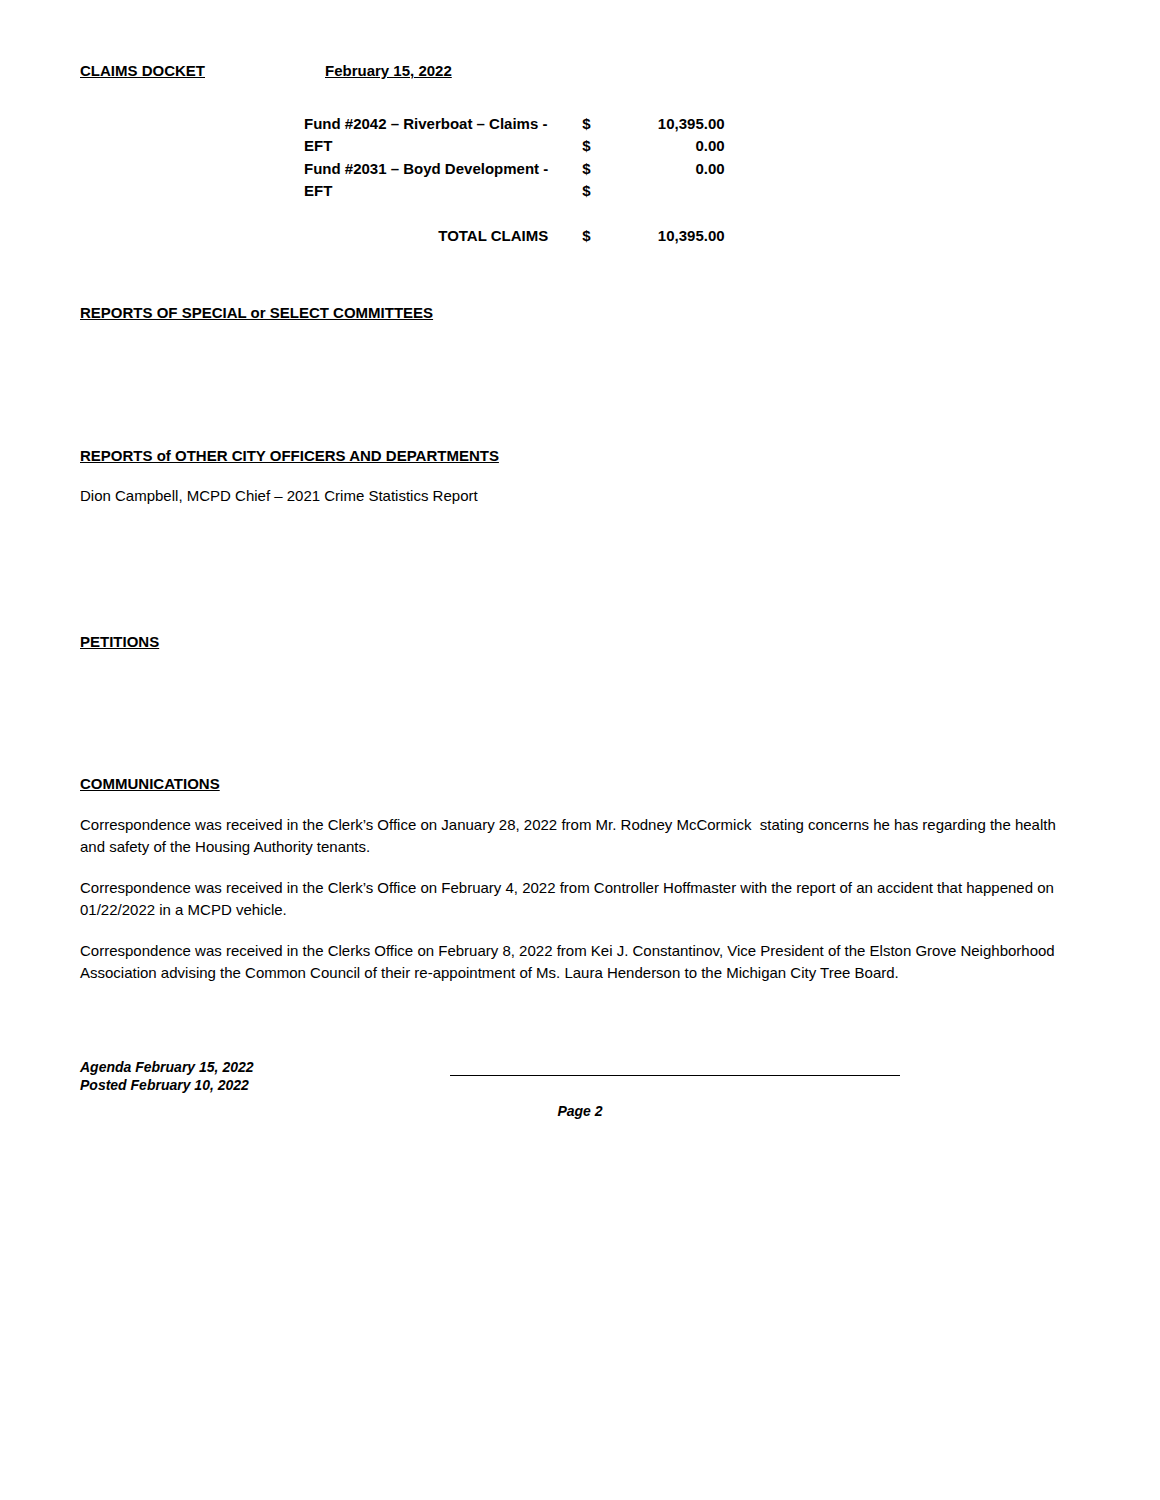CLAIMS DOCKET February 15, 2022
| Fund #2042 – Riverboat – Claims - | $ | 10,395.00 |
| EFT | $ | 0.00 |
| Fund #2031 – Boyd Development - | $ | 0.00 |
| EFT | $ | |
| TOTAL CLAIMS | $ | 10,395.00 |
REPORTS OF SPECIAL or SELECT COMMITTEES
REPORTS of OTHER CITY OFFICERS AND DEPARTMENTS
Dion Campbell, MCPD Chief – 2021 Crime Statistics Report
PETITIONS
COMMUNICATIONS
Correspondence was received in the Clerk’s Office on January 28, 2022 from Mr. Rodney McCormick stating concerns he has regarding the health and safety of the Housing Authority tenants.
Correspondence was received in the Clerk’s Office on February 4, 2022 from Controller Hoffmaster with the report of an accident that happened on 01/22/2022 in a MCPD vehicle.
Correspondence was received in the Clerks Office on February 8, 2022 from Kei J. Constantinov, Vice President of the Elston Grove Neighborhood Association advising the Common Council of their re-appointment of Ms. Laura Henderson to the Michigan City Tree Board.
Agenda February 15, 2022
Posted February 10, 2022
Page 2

+-------+

## Exercise brief
From the records above, print exactly the lines that run from the line with "REPORTS OF SPECIAL or SELECT COMMITTEES" to the line with "Correspondence was received in the Clerk’s Office on January", inclusive.

## Expected answer
REPORTS OF SPECIAL or SELECT COMMITTEES
REPORTS of OTHER CITY OFFICERS AND DEPARTMENTS
Dion Campbell, MCPD Chief – 2021 Crime Statistics Report
PETITIONS
COMMUNICATIONS
Correspondence was received in the Clerk’s Office on January 28, 2022 from Mr. Rodney McCormick stating concerns he has regarding the health and safety of the Housing Authority tenants.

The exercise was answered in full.